A new educational track at Hospital Medicine 2008 offered the latest evidence-based data on controversial issues hospitalists routinely face—all in a shortened time frame called Rapid Fire.
“The Rapid Fire track is very exciting,” said Sylvia McKean, MD, course director of the meeting. “The purpose is basically to help hospitalists when they’re on the front lines with the key questions that come up. The sessions are 35 minutes each, and they’re more direct, with applicable content that’s designed to provide attendees with rapid bursts of information and to address specific questions. Each course is very clinical and very relevant to [working hospitalists].”
The Rapid Fire track proved popular with attendees; each topic drew a packed house.
“This is a great idea—it’s like a mini-session,” said attendee Randy Hobbs, MD, of Aurora Hospital PC in Buffalo, N.Y. “They did a great job choosing the questions. These are things we use every day.”
Ten topics were covered in Rapid Fire, two per session hour. Each answered multiple questions submitted in advance by the Annual Meeting Committee, and each used the highest level of medical evidence available. Key points from each include:
“Controversies in Critical Care”: David Schulman, MD, MPH, chief of pulmonary and critical care medicine at Emory University Hospital in Atlanta, outlined treatment options for high-risk patients with ventilator-acquired pneumonia. His advise: Include a cephalosporin with antipseudomonal activity; imipenem or meropenem; beta-lactam and a beta-lactamase inhibitor plus anantipseudomonal fluoroquinolone or aminoglycoside; and add vancomycin or linezolid if methicillin-resistant staphylococcus aureus is of high incidence.
“Clot Controversies: Thrombolysis and VTE Prophylaxis”: “Prophylaxis has to do with diligence, not which drug we give them,” said Timothy Morris, MD, University of California, San Diego. “Declare the risk and contraindication for each patient and mark whether you’re going to prophylax, and it can make a huge difference” when a patient is admitted, he advised.
“Controversies in Transfusion Medicine”: Studies indicate careful assessment of the necessity of transfusion for each patient is crucial, said Jeffrey Carson, MD, Robert Wood Johnson Medical School in New Brunswick, N.J. Pending additional research, current data suggest that a restrictive transfusion trigger (7 g/dL) should be used.
“Acute Coronary Syndrome Trials and Tribulations”: Can you trust troponins?
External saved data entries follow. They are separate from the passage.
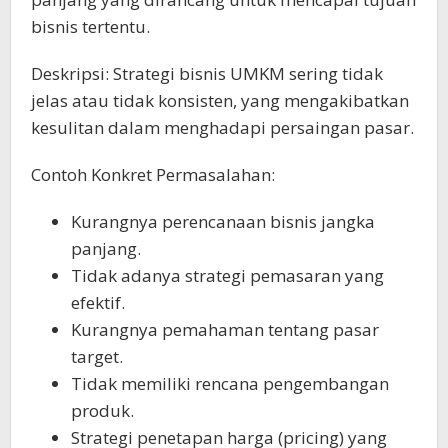
bisnis tertentu.
Deskripsi: Strategi bisnis UMKM sering tidak
jelas atau tidak konsisten, yang mengakibatkan
kesulitan dalam menghadapi persaingan pasar.
Contoh Konkret Permasalahan:
Kurangnya perencanaan bisnis jangka
panjang.
Tidak adanya strategi pemasaran yang
efektif.
Kurangnya pemahaman tentang pasar
target.
Tidak memiliki rencana pengembangan
produk.
Strategi penetapan harga (pricing) yang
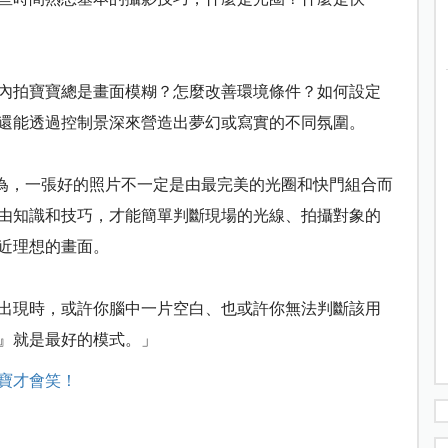
內拍寶寶總是畫面模糊？怎麼改善環境條件？如何設定
還能透過控制景深來營造出夢幻或寫實的不同氛圍。
為，一張好的照片不一定是由最完美的光圈和快門組合而
由知識和技巧，才能簡單判斷現場的光線、拍攝對象的
近理想的畫面。
出現時，或許你腦中一片空白、也或許你無法判斷該用
』就是最好的模式。」
寶才會笑！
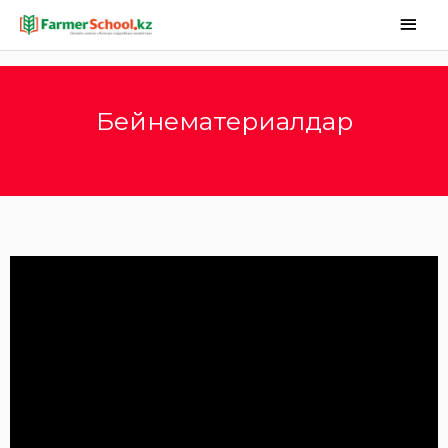
Бейнематериалдар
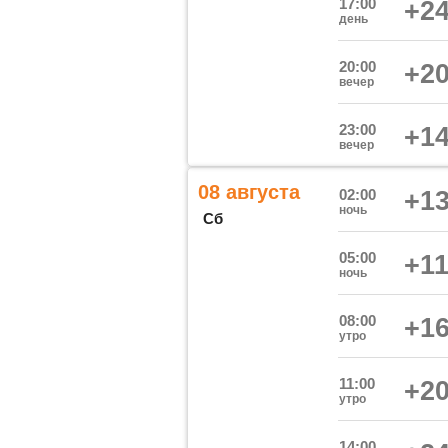
17:00
+24
день
20:00
+20
вечер
23:00
+14
вечер
08 августа
02:00
+13
ночь
Сб
05:00
+11
ночь
08:00
+16
утро
11:00
+20
утро
14:00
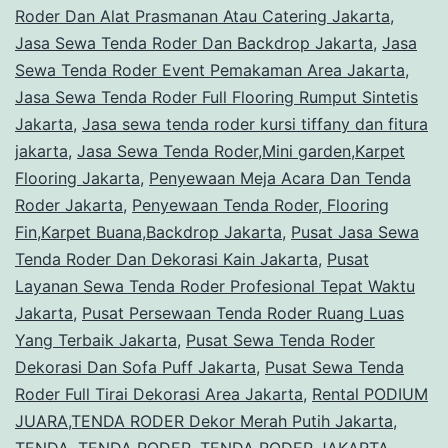
Roder Dan Alat Prasmanan Atau Catering Jakarta
,
Jasa Sewa Tenda Roder Dan Backdrop Jakarta
,
Jasa
Sewa Tenda Roder Event Pemakaman Area Jakarta
,
Jasa Sewa Tenda Roder Full Flooring Rumput Sintetis
Jakarta
,
Jasa sewa tenda roder kursi tiffany dan fitura
jakarta
,
Jasa Sewa Tenda Roder,Mini garden,Karpet
Flooring Jakarta
,
Penyewaan Meja Acara Dan Tenda
Roder Jakarta
,
Penyewaan Tenda Roder, Flooring
Fin,Karpet Buana,Backdrop Jakarta
,
Pusat Jasa Sewa
Tenda Roder Dan Dekorasi Kain Jakarta
,
Pusat
Layanan Sewa Tenda Roder Profesional Tepat Waktu
Jakarta
,
Pusat Persewaan Tenda Roder Ruang Luas
Yang Terbaik Jakarta
,
Pusat Sewa Tenda Roder
Dekorasi Dan Sofa Puff Jakarta
,
Pusat Sewa Tenda
Roder Full Tirai Dekorasi Area Jakarta
,
Rental PODIUM
JUARA,TENDA RODER Dekor Merah Putih Jakarta
,
TENDA
,
TENDA RODER
,
TENDA RODER JAKARTA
Will Southern, MD, MS, of Weiler Division Hospital of Montefiore Medical Center in New York City, said the following combinations have good outcomes:
- Prolonged chest pain and normal troponin;
- Normal ECG and normal troponin in a young nondiabetic patient without prior coronary artery disease; and
- Normal troponin and atypical symptoms in the same patient type.
“Management of Anticoagulant-Related Bleeding Complications”: Amir Jaffer, MD, University of Miami Hospital, cited a study that recommended the following treatment for unfractionated or low molecular weight heparin-related bleeding:
- 1 mg of protamine for every 100 units of heparin;
- No greater than 50 mg of protamine at one time; and
- Infusion should not exceed 5 mg/min.
“Acute Renal Failure Prophylaxis, Med Dosing and Acute Management”: James Paparello, MD, of Northwestern University, reviewed medications used in kidney disease. For example, nonsteroidal anti-inflammatory drugs (NSAIDS) can push a patient with marginal glomerular filtration rate into acute renal failure. In dialysis, NSAIDS carry a bleeding risk.
“Perioperative Cardiac Guide-lines”: “Preoperative evaluation should focus on the clinical presentation of disease, exercise tolerance, and extent of surgery,” said Lee Fleisher, MD, University of Pennsylvania Health System in Philadelphia. “Testing should be reserved for patients with a poor exercise tolerance undergoing vascular surgery with risk factors if the results may impact care.”
“Ischemic Stroke Diagnosis and Management”: All patients who suffer a transient ischemic attack or ischemic stroke should get the following, summarized Galen Henderson, MD, Brigham and Women’s Hospital:
- Brain and neurovascular imaging;
- Blood glucose and serum electrolytes;
- Complete blood count with platelets;
- Prothrombin time/partial thromboplastin/international normalized ratio;
- A 12-lead EKG and Holter monitoring;
- Transthoracic echocardiogram/ transesophageal echcardiogram; and
- Supplemental oxygen fever reduction and lipids.
“Common Endocrine Problems for the Hospitalist”: “Regardless of a prior history of diabetes, keep glucose at 80-110 mg/dl for better outcomes,” advised Jordan Geller, MD, of the Endocrinology Department at Cedars-Sinai Medical Center in Los Angeles.
“New Practices in ACLS”: Jason Persoff, MD, of the Mayo Clinic in Jacksonville, Fla., reviewed new studies showing that the best course for basic life support is to begin chest compressions immediately, pushing hard and pumping fast. Focus on this, not bag-valve-mask or intubation, to save more lives.